Снейп напрасно упомянул Ремуса. В одурманенном бесчисленным количеством выпитых зелий сознании Гарри образ Люпина ассоциировался с тощим оборотнем на лесной поляне. А лесная поляна — с клокочущим и рвущимся наружу гневом, с желанием убивать, преследуя свою жертву столько, сколько понадобится.
Гарри не сумел вовремя сосредоточиться на своих щитах. Осознание этого пришло спустя доли секунд после того, как Снейп со всего размаху окунулся в мысли парня. И оказался в лесу, пахнущем дождем и мокрой травой. Гарри успел убрать подальше образ оборотня и задвинул на второй план свои недобрые чувства и порывы.

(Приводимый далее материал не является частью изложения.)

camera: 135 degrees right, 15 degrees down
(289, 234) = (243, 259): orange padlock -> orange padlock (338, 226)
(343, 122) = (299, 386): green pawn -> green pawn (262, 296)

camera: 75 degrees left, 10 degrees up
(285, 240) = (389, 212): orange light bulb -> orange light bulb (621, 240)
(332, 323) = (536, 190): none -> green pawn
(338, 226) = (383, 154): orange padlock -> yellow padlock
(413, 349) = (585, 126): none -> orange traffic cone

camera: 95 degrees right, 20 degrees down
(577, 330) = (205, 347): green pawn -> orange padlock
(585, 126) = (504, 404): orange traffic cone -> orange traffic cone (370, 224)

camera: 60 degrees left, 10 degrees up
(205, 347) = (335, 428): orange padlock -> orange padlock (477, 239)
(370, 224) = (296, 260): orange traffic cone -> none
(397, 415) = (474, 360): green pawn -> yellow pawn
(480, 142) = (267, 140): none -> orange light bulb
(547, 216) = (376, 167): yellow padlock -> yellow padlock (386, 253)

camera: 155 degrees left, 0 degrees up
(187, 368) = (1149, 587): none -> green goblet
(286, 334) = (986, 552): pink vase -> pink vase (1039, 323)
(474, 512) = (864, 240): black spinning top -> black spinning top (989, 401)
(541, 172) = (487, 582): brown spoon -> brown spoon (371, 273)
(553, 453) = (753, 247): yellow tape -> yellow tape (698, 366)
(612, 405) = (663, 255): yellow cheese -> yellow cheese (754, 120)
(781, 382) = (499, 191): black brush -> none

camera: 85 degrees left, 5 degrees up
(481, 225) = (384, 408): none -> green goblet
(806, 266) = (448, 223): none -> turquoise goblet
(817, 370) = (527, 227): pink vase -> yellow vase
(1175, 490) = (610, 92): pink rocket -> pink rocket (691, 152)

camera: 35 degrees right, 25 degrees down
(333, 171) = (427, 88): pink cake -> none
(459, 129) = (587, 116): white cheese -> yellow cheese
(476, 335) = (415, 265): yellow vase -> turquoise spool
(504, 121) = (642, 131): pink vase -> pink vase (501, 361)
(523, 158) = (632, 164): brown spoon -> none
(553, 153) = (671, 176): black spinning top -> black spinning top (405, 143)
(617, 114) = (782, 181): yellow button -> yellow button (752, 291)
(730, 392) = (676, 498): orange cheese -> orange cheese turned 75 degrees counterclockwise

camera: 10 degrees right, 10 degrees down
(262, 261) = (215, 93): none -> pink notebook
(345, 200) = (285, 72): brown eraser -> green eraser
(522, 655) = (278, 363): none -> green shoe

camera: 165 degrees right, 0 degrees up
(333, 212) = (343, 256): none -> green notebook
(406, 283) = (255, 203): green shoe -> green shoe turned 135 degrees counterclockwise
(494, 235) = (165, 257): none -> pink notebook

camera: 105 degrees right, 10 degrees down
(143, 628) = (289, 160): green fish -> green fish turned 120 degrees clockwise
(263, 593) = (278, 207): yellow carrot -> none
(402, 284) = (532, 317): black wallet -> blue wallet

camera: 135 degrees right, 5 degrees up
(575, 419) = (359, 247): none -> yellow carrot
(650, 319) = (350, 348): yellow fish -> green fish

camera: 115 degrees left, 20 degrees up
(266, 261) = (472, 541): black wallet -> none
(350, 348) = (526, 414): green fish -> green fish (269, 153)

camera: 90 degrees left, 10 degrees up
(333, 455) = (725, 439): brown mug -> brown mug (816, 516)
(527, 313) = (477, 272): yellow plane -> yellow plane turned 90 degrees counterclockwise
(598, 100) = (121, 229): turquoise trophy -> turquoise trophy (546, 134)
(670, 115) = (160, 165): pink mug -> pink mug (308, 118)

Снейп стоял в воображаемом лесу. По щиколотку в воображаемой грязи. Холодный воображаемый ветер кусал лицо и руки, забирался в рукава и за шиворот. Но красивом ночном небе блестели звезды, светила воображаемая полная луна. Где-то вдали раздался волчий вой. Снейп дернулся и покинул эту не то мысль, не то воспоминание, затем надавил, попытался пройти дальше, в более значимые и информативные воспоминания. И снова оказался в лесу. Несколькими метрами правее от того месса, где стоял в прошлый раз. Но это было все тот же лес, тот же ветер, та же луна. И вой.
— Что это, мистер Поттер? — спросил слизеринский декан, сняв заклинание, и удивленно глядя на своего ученика.
— Лес, — несколько растеряно ответил Гарри, пытаясь понять, что только что произошло. А произошло то, что поверх всех его щитов, ловушек, новых щитов, сложных и многослойных, лег ещё один щит. Щит, который он не держал. Щит, который существовал сам по себе, и который не нужно было подпитывать или корректировать.